Report all lines of the records that contain "KiCad".
═══ Records shown ═══
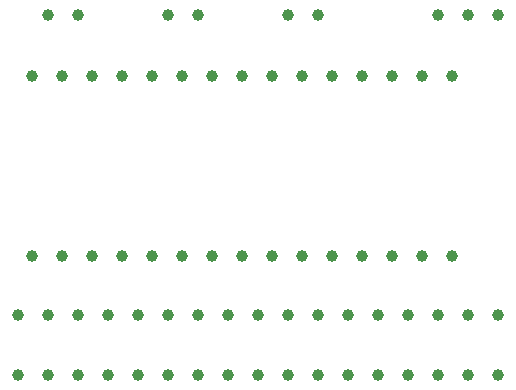
<source format=gbr>
%TF.GenerationSoftware,KiCad,Pcbnew,7.0.5*%
%TF.CreationDate,2026-01-03T12:16:55-08:00*%
%TF.ProjectId,ST-Noise,53542d4e-6f69-4736-952e-6b696361645f,rev?*%
%TF.SameCoordinates,Original*%
%TF.FileFunction,Plated,1,2,PTH,Drill*%
%TF.FilePolarity,Positive*%
%FSLAX46Y46*%
G04 Gerber Fmt 4.6, Leading zero omitted, Abs format (unit mm)*
G04 Created by KiCad (PCBNEW 7.0.5) date 2026-01-03 12:16:55*
%MOMM*%
%LPD*%
G01*
G04 APERTURE LIST*
%TA.AperFunction,ComponentDrill*%
%ADD10C,1.000000*%
%TD*%
G04 APERTURE END LIST*
D10*
%TO.C, *%
X109220000Y-71120000D03*
%TO.C,J1*%
X109220000Y-76200000D03*
%TO.C,A1*%
X110370000Y-50940000D03*
X110370000Y-66180000D03*
%TO.C,J2*%
X111760000Y-45720000D03*
%TO.C, *%
X111760000Y-71120000D03*
%TO.C,J1*%
X111760000Y-76200000D03*
%TO.C,A1*%
X112910000Y-50940000D03*
X112910000Y-66180000D03*
%TO.C,J2*%
X114300000Y-45720000D03*
%TO.C, *%
X114300000Y-71120000D03*
%TO.C,J1*%
X114300000Y-76200000D03*
%TO.C,A1*%
X115450000Y-50940000D03*
X115450000Y-66180000D03*
%TO.C, *%
X116840000Y-71120000D03*
%TO.C,J1*%
X116840000Y-76200000D03*
%TO.C,A1*%
X117990000Y-50940000D03*
X117990000Y-66180000D03*
%TO.C, *%
X119380000Y-71120000D03*
%TO.C,J1*%
X119380000Y-76200000D03*
%TO.C,A1*%
X120530000Y-50940000D03*
X120530000Y-66180000D03*
%TO.C,J3*%
X121920000Y-45720000D03*
%TO.C, *%
X121920000Y-71120000D03*
%TO.C,J1*%
X121920000Y-76200000D03*
%TO.C,A1*%
X123070000Y-50940000D03*
X123070000Y-66180000D03*
%TO.C,J3*%
X124460000Y-45720000D03*
%TO.C, *%
X124460000Y-71120000D03*
%TO.C,J1*%
X124460000Y-76200000D03*
%TO.C,A1*%
X125610000Y-50940000D03*
X125610000Y-66180000D03*
%TO.C, *%
X127000000Y-71120000D03*
%TO.C,J1*%
X127000000Y-76200000D03*
%TO.C,A1*%
X128150000Y-50940000D03*
X128150000Y-66180000D03*
%TO.C, *%
X129540000Y-71120000D03*
%TO.C,J1*%
X129540000Y-76200000D03*
%TO.C,A1*%
X130690000Y-50940000D03*
X130690000Y-66180000D03*
%TO.C,J4*%
X132080000Y-45720000D03*
%TO.C, *%
X132080000Y-71120000D03*
%TO.C,J1*%
X132080000Y-76200000D03*
%TO.C,A1*%
X133230000Y-50940000D03*
X133230000Y-66180000D03*
%TO.C,J4*%
X134620000Y-45720000D03*
%TO.C, *%
X134620000Y-71120000D03*
%TO.C,J1*%
X134620000Y-76200000D03*
%TO.C,A1*%
X135770000Y-50940000D03*
X135770000Y-66180000D03*
%TO.C, *%
X137160000Y-71120000D03*
%TO.C,J1*%
X137160000Y-76200000D03*
%TO.C,A1*%
X138310000Y-50940000D03*
X138310000Y-66180000D03*
%TO.C, *%
X139700000Y-71120000D03*
%TO.C,J1*%
X139700000Y-76200000D03*
%TO.C,A1*%
X140850000Y-50940000D03*
X140850000Y-66180000D03*
%TO.C, *%
X142240000Y-71120000D03*
%TO.C,J1*%
X142240000Y-76200000D03*
%TO.C,A1*%
X143390000Y-50940000D03*
X143390000Y-66180000D03*
%TO.C,JP1*%
X144780000Y-45720000D03*
%TO.C, *%
X144780000Y-71120000D03*
%TO.C,J1*%
X144780000Y-76200000D03*
%TO.C,A1*%
X145930000Y-50940000D03*
X145930000Y-66180000D03*
%TO.C,JP1*%
X147320000Y-45720000D03*
%TO.C, *%
X147320000Y-71120000D03*
%TO.C,J1*%
X147320000Y-76200000D03*
%TO.C,JP1*%
X149860000Y-45720000D03*
%TO.C, *%
X149860000Y-71120000D03*
%TO.C,J1*%
X149860000Y-76200000D03*
M02*

</source>
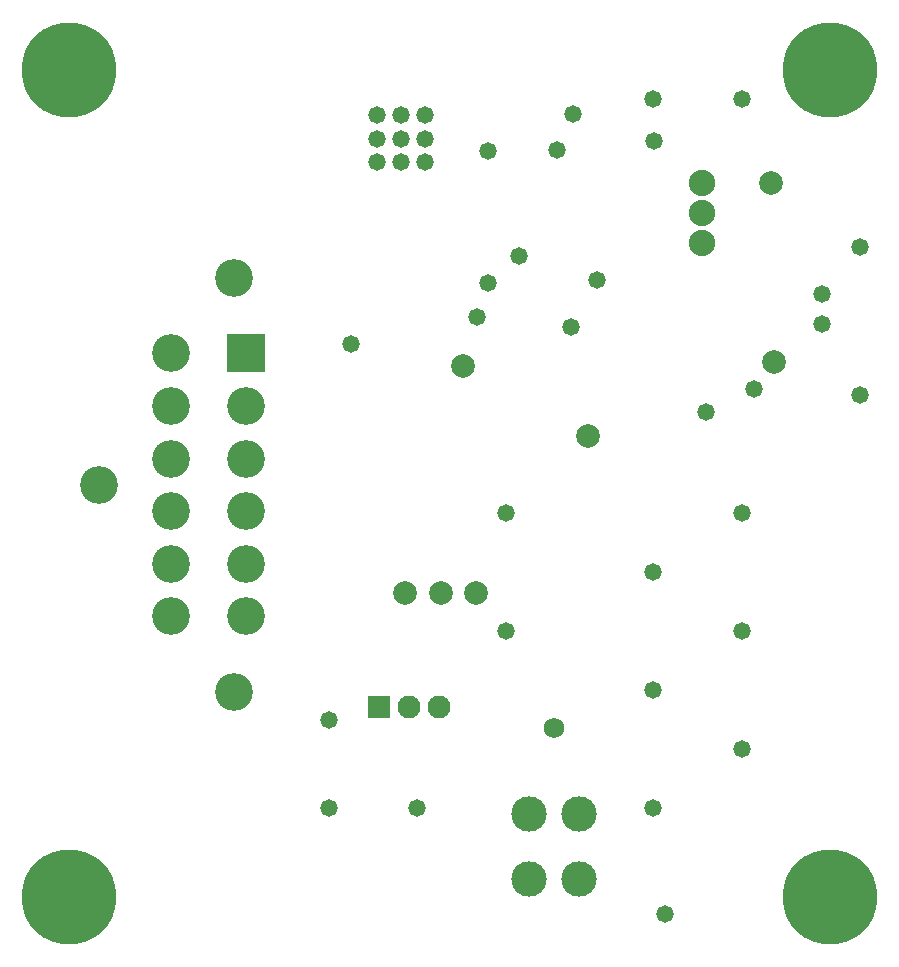
<source format=gbs>
G04*
G04 #@! TF.GenerationSoftware,Altium Limited,Altium Designer,19.1.8 (144)*
G04*
G04 Layer_Color=16711935*
%FSLAX25Y25*%
%MOIN*%
G70*
G01*
G75*
%ADD29C,0.31509*%
%ADD30C,0.07887*%
%ADD31C,0.08800*%
%ADD32C,0.12611*%
%ADD33R,0.12611X0.12611*%
%ADD34C,0.07690*%
%ADD35R,0.07690X0.07690*%
%ADD36C,0.06800*%
%ADD37C,0.11824*%
%ADD38C,0.05800*%
D29*
X248031Y403543D02*
D03*
X501968D02*
D03*
Y127953D02*
D03*
X248031D02*
D03*
D30*
X482279Y365905D02*
D03*
X421260Y281496D02*
D03*
X483268Y306102D02*
D03*
X379307Y304748D02*
D03*
X383858Y229331D02*
D03*
X372047D02*
D03*
X360236D02*
D03*
D31*
X459080Y365745D02*
D03*
Y355745D02*
D03*
Y345745D02*
D03*
D32*
X258000Y265216D02*
D03*
X303000Y196161D02*
D03*
Y334272D02*
D03*
X307016Y291535D02*
D03*
Y274016D02*
D03*
Y256496D02*
D03*
Y238976D02*
D03*
Y221457D02*
D03*
X282016D02*
D03*
Y238976D02*
D03*
Y256496D02*
D03*
Y274016D02*
D03*
Y291535D02*
D03*
Y309055D02*
D03*
D33*
X307016D02*
D03*
D34*
X371488Y191055D02*
D03*
X361488D02*
D03*
D35*
X351488D02*
D03*
D36*
X409842Y184252D02*
D03*
D37*
X418110Y133858D02*
D03*
Y155512D02*
D03*
X401575Y133858D02*
D03*
Y155512D02*
D03*
D38*
X446850Y122047D02*
D03*
X442913Y393701D02*
D03*
X472441D02*
D03*
X511811Y344488D02*
D03*
Y295276D02*
D03*
X472441Y255906D02*
D03*
Y216535D02*
D03*
Y177165D02*
D03*
X442913Y157480D02*
D03*
Y196850D02*
D03*
Y236221D02*
D03*
X393701Y255906D02*
D03*
Y216535D02*
D03*
X334646Y187008D02*
D03*
X364173Y157480D02*
D03*
X334646D02*
D03*
X342126Y312205D02*
D03*
X416142Y388976D02*
D03*
X387795Y376378D02*
D03*
X384252Y321260D02*
D03*
X387795Y332677D02*
D03*
X443280Y379906D02*
D03*
X499016Y328740D02*
D03*
X415354Y317913D02*
D03*
X424213Y333661D02*
D03*
X460630Y289370D02*
D03*
X499016Y318898D02*
D03*
X476378Y297244D02*
D03*
X366642Y388476D02*
D03*
Y380602D02*
D03*
Y372728D02*
D03*
X358768D02*
D03*
Y380602D02*
D03*
Y388476D02*
D03*
X350894D02*
D03*
Y380602D02*
D03*
Y372728D02*
D03*
X410779Y376905D02*
D03*
X398280Y341406D02*
D03*
M02*

</source>
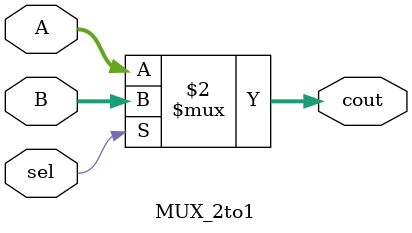
<source format=v>


module MUX_2to1 #(
    parameter N = 8
) (
    A,B,sel,cout
);

input [N-1:0] A,B;
input sel;
output [N-1:0] cout;


reg nsel;
wire [N-1:0] t0,t1;

assign nsel = !sel;

assign cout = nsel ? A:B;

// assign t0 = nsel & A;
// assign t1 = sel & B;

// assign cout = t0 | t1;

endmodule
</source>
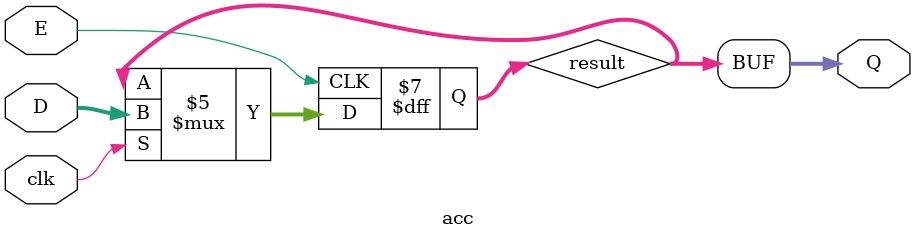
<source format=v>
module acc(clk, D, E, Q);

input clk;
input [7:0] D;
output [7:0] Q;
reg [7:0] result;
input E; 
initial result = 8'b00000000;

always @(posedge E)
	begin
		if(clk == 1)
			result = D;
	end
	
assign Q = result;
	
endmodule
</source>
═══
*Response area:*
%TF.GenerationSoftware,KiCad,Pcbnew,7.0.5*%
G04 Created by KiCad (PCBNEW 7.0.5) date 2026-01-03 12:16:55*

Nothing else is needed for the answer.